EV Loftus et al. N Engl J Med 2023; 388:1966-1980. Upadacitinib Induction and Maintenance Therapy for Crohn’s Disease

This study is the basis for the FDA’s approval of updacitnib (Rinvoq) for Crohn’s disease in adults: New FDA Rinvoq (upadacitinib) Indication: Oral Treatment For Crohn’s

This publication describes the results of two multicenter, double-blind, randomized, placebo-controlled induction trials (n=1021 adults,U-EXCEL, U-ECEED) and one maintenance trial (n=502, U-ENDURE) with Upadacitinib (Rinvoq). The induction trials involved an early mandatory glucocorticoid taper.

Key findings:

  • A significantly higher percentage of patients who received 45-mg upadacitinib than those who received placebo had clinical remission (in U-EXCEL, 49.5% vs. 29.1%; in U-EXCEED, 38.9% vs. 21.1%) and an endoscopic response (in U-EXCEL, 45.5% vs. 13.1%; in U-EXCEED, 34.6% vs. 3.5%) (P<0.001 for all comparisons).
  • There was a rapid onset of action with a difference in clinical response compared to placebo at 2 weeks
  • Maintenance Trial of clinical responders: At week 52 in U-ENDURE, a higher percentage of patients had clinical remission with 15-mg upadacitinib (37.3%) or 30-mg upadacitinib (47.6%) than with placebo (15.1%), and a higher percentage had an endoscopic response with 15-mg upadacitinib (27.6%) or 30-mg upadacitinib (40.1%) than with placebo (7.3%) (P<0.001 for all comparisons).
  • Adverse effects included gastrointestinal perforations (6 in study medication, 1 in placebo), neutropenia in up to 2.6%, and increased Herpes Zoster infections in patients receiving study medication (1.5% to 3%).

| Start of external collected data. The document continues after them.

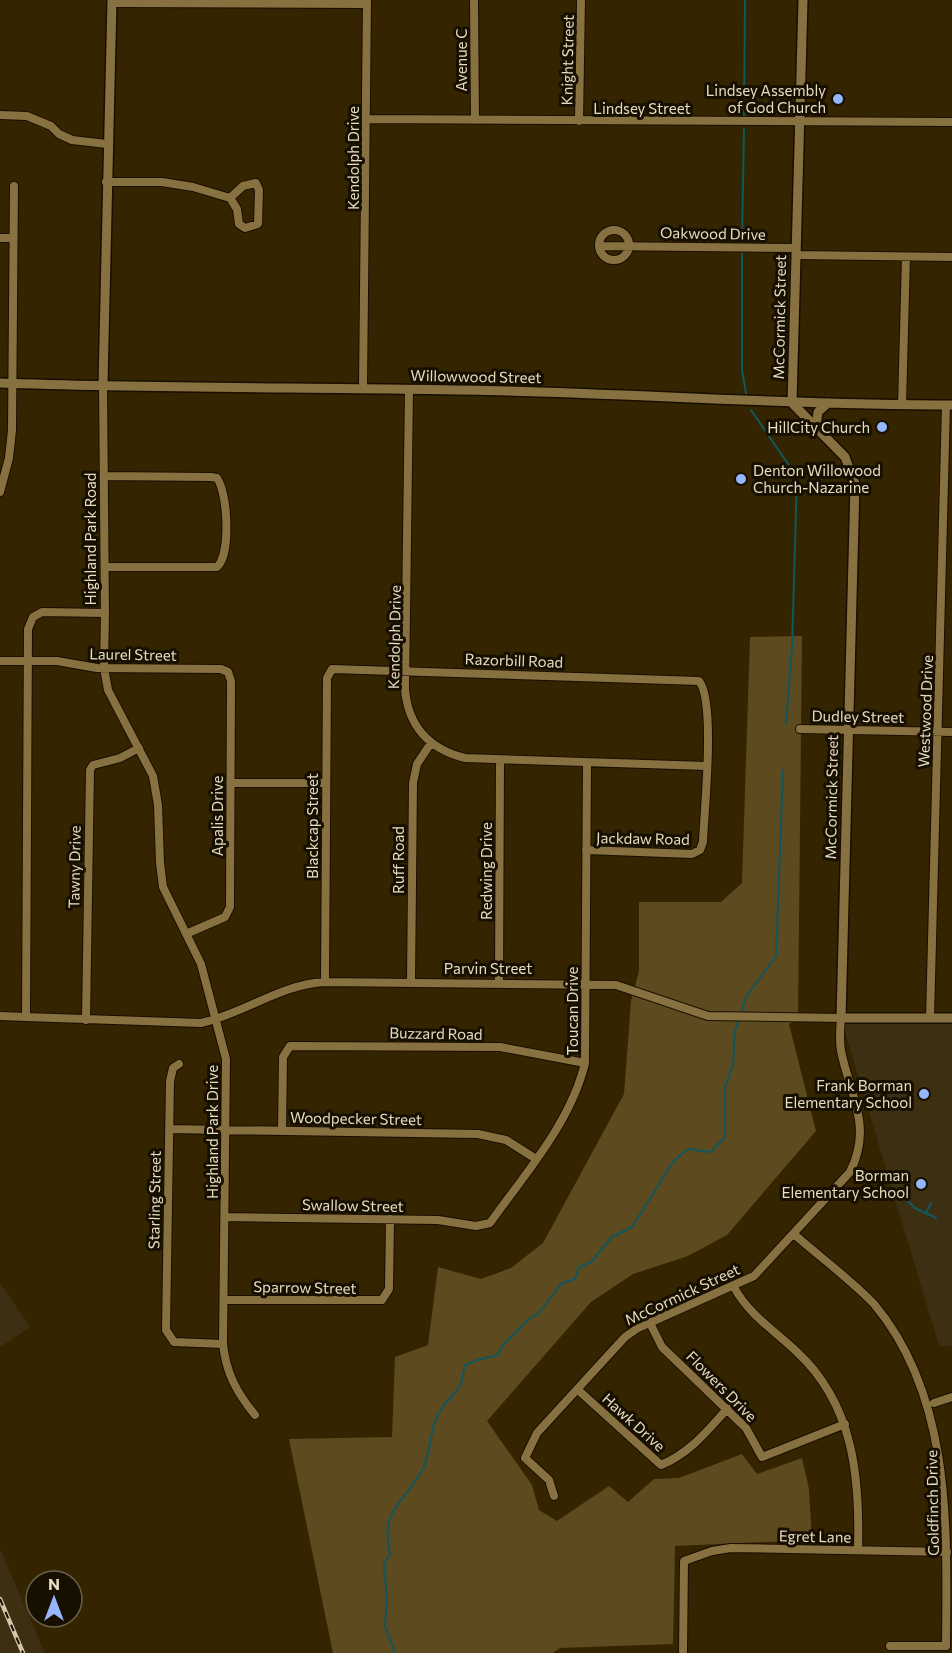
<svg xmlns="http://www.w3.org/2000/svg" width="952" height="1653" viewBox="0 0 952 1653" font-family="Commissioner,sans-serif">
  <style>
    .built { fill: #3d3012 }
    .forest { fill: #5d4a1e }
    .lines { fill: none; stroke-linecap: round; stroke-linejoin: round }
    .stream { stroke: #11575f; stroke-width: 2 }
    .minor-casing { stroke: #190e00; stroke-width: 10 }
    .tertiary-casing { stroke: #190e00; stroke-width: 12 }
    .minor { stroke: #887140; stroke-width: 8 }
    .tertiary { stroke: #887140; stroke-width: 9 }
    .rail-casing { stroke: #d2c6ab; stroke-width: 4.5 }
    .rail { stroke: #170f00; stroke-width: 2; stroke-dasharray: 7; stroke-linecap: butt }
    .poi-dot { fill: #96b6fd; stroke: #170f00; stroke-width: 2 }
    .labels { text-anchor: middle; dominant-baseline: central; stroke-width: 6; stroke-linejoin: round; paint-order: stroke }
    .street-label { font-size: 15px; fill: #e7dbc1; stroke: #170f00 }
    .poi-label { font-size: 15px; fill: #e7dbc1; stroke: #170f00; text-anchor: end }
  </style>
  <rect width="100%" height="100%" fill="#342500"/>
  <path class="built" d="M841,1018l111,1v327h-13z
    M0,1283l30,44 -30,20z
    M0,1549l11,25 34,79h-45z"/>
  <path class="forest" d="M802,636l-4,383 -9,5 27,107 -89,104 -39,21 -55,18 -42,28 -104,119 45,64 7,25 18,11 52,-35 19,16 26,-23 25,-1 63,-24 15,20 45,-16 7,31 3,51 -137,6 -2,98 -113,4 -7,5h-220l-44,-214 103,-2 3,-80 33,-12 10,-78 43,12 30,-11 32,-25 81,-149 7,-93 8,-30v-69h82l21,-19 8,-246z"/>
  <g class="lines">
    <path class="stream" d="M744,115l1,-115
      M742,241l2,-112
      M742,253v117l4,23
      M751,410l46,67 -5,170 -6,77
      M900,1194l15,14 21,10
      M926,1213l5,-10
      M395,1653l-10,-27 2,-27 -3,-34 6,-11c-10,-44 11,-48 31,-82 10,-17 8,-36 15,-54 10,-23 27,-22 28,-52l13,-6 21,-5 5,-10 26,-26 9,-5 24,-31 13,-4 4,-12 12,-5 21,-25 20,-10 41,-65 15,-13 23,3 14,-15v-50l8,-22 2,-34 11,-34 30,-41 7,-186"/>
    <g class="minor-casing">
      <path id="minor" d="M474,0l1,120
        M112,3l255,1
        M0,115l27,1 24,10 8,8 13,6 35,4
        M367,119l585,3
        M579,121l2,-121
        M106,182h56l31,5 37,11 7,11 2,15 6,4 13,-4 1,-34 -3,-7 -13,3 -13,12
        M599 245a15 15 0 1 1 30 0a15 15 0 1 1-30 0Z
        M0,238h13
        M599,246l197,2
        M796,255l156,2
        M363,388l4,-388
        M409,389l-4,300c3,37 24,60 60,69l241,8
        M902,405l4,-148
        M104,476l107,1 6,1c11,15 14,77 0,89h-111
        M0,492l9,-34 3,-28 2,-244
        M105,613l-1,55 4,22 45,86 5,29 2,58 3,24 38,77 25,95 -3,285c3,29 14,49 32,71
        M0,661h57l40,7 124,1 7,3 3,9 -1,226 -5,10 -39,17
        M800,729l152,3
        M231,783h95
        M325,982l2,-304 5,-9 367,12c17,21 5,130 4,161l-3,8 -8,4 -106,-4
        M411,982l2,-199 4,-19 14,-21
        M499,983l1,-223
        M0,1016l26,1 2,-388 5,-12 9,-5 63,1 -2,-229
        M26,1017l175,6c42,-9 80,-39 124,-41l291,3 92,31 133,2c-1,11 -2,22 0,33 9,44 32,76 9,121l-96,104 -116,52 -13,9 -88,96 -12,25 24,22 5,16
        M930,1018l16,-613
        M86,1020l4,-250 3,-5 27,-7 19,-10
        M179,1064l-6,4 -3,13 -4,249 8,12 49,2
        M169,1129l309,5 28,6 30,19
        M282,1130l1,-73 7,-11 210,1 85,16
        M225,1217l213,3 38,6 14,-3c35,-49 81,-101 95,-160l2,-300
        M795,1235c26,23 55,44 79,69 78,93 73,223 72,342h-56
        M734,1287c14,27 41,44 63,65 57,53 63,126 61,198
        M224,1300h158l7,-11 1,-70
        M650,1323l12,24 84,81 16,29 83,-33
        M577,1389l84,76c29,-12 46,-34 67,-57
        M934,1403l18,-6
        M683,1653l1,-92 28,-10 19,-3 216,4"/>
    </g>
    <g class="tertiary-casing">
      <path id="tertiary" d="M803,0l-11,403 53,54 10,27 -14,534h111
        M0,383c169,6 338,4 507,8 149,4 296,14 445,14
        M103,384l9,-384
        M816,427l2,-15 10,-9"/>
    </g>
    <use href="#minor" class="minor"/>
    <use href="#tertiary" class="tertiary"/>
    <g class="rail-casing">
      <path id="rail" d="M0,1599l23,54"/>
    </g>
    <use href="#rail" class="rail"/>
  </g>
  <g class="poi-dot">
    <circle cx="838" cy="99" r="6"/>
    <circle cx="882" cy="427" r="6"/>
    <circle cx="741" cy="479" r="6"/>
    <circle cx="924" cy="1094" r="6"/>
    <circle cx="921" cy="1184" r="6"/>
  </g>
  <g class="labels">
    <g class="street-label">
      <text transform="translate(461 60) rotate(-90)">Avenue C</text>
      <text transform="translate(567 60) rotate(-89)">Knight Street</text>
      <text x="642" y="108">Lindsey Street</text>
      <text transform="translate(353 158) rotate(-90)">Kendolph Drive</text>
      <text transform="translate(713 233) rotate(1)">Oakwood Drive</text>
      <text transform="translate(779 317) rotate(-89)">McCormick Street</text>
      <text transform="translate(476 376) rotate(1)">Willowwood Street</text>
      <text transform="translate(90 539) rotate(-90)">Highland Park Road</text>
      <text transform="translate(394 637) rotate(-89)">Kendolph Drive</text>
      <text transform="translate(133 654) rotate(1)">Laurel Street</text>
      <text transform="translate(514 660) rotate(2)">Razorbill Road</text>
      <text transform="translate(925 711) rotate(-88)">Westwood Drive</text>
      <text transform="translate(858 716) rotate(1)">Dudley Street</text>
      <text transform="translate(831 797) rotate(-89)">McCormick Street</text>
      <text transform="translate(217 816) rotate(-90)">Apalis Drive</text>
      <text transform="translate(312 826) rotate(-90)">Blackcap Street</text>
      <text transform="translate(643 838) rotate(1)">Jackdaw Road</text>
      <text transform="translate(398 860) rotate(-90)">Ruff Road</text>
      <text transform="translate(74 867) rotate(-89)">Tawny Drive</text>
      <text transform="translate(486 871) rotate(-90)">Redwing Drive</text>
      <text x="488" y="968">Parvin Street</text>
      <text transform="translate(572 1011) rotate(-90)">Toucan Drive</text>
      <text transform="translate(436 1033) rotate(1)">Buzzard Road</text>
      <text transform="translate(356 1118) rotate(1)">Woodpecker Street</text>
      <text transform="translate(212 1132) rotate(-90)">Highland Park Drive</text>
      <text transform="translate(154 1200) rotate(-89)">Starling Street</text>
      <text transform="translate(353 1205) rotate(1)">Swallow Street</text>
      <text transform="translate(305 1287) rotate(1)">Sparrow Street</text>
      <text transform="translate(682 1294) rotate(-25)">McCormick Street</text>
      <text transform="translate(722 1386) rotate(45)">Flowers Drive</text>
      <text transform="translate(634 1422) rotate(42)">Hawk Drive</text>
      <text transform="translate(932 1503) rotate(-91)">Goldfinch Drive</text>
      <text transform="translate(815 1536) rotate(1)">Egret Lane</text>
    </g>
    <g class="poi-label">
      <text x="826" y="90">Lindsey Assembly<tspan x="826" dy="17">of God Church</tspan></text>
      <text x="870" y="427">HillCity Church</text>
      <text x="753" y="470" text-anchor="start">Denton Willowood<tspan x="753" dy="17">Church-Nazarine</tspan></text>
      <text x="912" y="1085">Frank Borman<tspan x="912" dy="17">Elementary School</tspan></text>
      <text x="909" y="1175">Borman<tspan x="909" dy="17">Elementary School</tspan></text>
    </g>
  </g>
  <g transform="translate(54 1599)"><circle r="28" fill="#170f00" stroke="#6a614d" stroke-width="1.5"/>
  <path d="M0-4.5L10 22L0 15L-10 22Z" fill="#96b6fd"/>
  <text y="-9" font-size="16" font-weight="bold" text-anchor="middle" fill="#e7dbc1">N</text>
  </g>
</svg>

A good commentary of this study is in the same issue: M Abreu. N Engl J Med 2023; 388:2005-2009. It is noted that upadacitinib showed a good response even though a different JAK inhibitor, tofacitinib, had disappointing results for patients with Crohn’s disease. Other points:

  • “It is hard to compare findings across studies because of differences in the characteristics of patients and end points. That being said, the incidences of clinical remission observed by Loftus et al. were greater than those observed in most studies of biologic drugs to treat Crohn’s disease. Moreover, upadacitinib was more likely than placebo to resolve extraintestinal manifestations.”
  • “They did not find evidence of cardiovascular or thromboembolic complications, which were previously observed in patients with rheumatoid arthritis treated with tofacitinib and which led to a black-box warning.10 However, the treatment of greater numbers of patients for a longer duration will be required to determine whether upadacitinib is asssociated with a risk of such complications.”
  • “Among the most common upadacitinib-specific adverse events were anemia [6.9%] and acne [6.3%]. The increase in anemia may be due to off-target effects of upadacitinib on erythropoietin signaling through JAK2.”

My take: This is great news for patients with Crohn’s disease. In addition to having a new option for refractory disease, this option does not require IV administration. When will pediatric data be available?

New FDA Rinvoq (upadacitinib) Indication: Oral Treatment For Crohn’s

5/18/23: FDA approves first oral treatment for moderately to severely active Crohn’s disease

“Patients should start with 45 mg of Rinvoq once daily for 12 weeks. Following the 12-week period, the recommended maintenance dosage is 15 mg once a day. A maintenance dosage of 30 mg once daily can be considered for patients with refractory, severe, or extensive Crohn’s disease.”

“The most common side effects of Rinvoq as indicated for Crohn’s disease are upper respiratory tract infections, anemia, fever, acne, herpes zoster, and headache…. Serious infections, mortality, malignancy, major adverse cardiovascular events, and thrombosis have occurred with JAK inhibitors such as Rinvoq.”